5. Application effect
In the actual flaw detection of 45MnCrMo steel drill collar pipe with a specification of Ф121mm×36mm, the scrap rate of longitudinal inner wall defects is high. The samples were taken for physical and chemical inspection and analysis, and the results showed that the inclusion defects exceeded the standard, which confirmed the effectiveness of this flaw detection method. At the same time, the defect analysis results also provide a theoretical basis for improving the production process. By taking effective measures in production, the generation of batch scraps is avoided. The local morphology of the B coarse inclusions near the inner wall of the steel pipe after magnification 100 times.
6. Conclusion
(1) For ultra-thick-walled steel pipes with t/D∧0.2, the modified shear wave oblique projection method can well detect the longitudinal inner wall defects in the steel pipe. The probe incident angle can be designed by the method of detecting the inner wall with refracted shear waves, but the propagation path of ultrasonic waves in ultra-thick-walled steel pipes must be clear. The key lies in waveform recognition to make accurate judgments on the inner and outer wall defects.

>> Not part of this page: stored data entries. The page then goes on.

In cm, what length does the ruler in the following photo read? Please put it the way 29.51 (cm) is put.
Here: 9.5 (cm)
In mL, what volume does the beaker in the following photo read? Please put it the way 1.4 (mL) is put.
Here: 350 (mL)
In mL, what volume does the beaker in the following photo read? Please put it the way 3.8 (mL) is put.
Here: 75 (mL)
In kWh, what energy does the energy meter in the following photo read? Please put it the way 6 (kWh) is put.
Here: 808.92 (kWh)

(2) Since the sawtooth leakage point of the shear wave beam is large when it propagates in the steel pipe, to avoid missed detection, multiple scans should be performed on the entire circumference during flaw detection.
(3) Practice has proved that the modified shear wave oblique projection method is very effective in detecting the longitudinal inner wall defects of ultra-thick-walled steel pipes. The instrument is easy to adjust and simple to operate. The defect wave has good repeatability and stability, and there is no obvious noise influence. It can meet the needs of on-site flaw detection.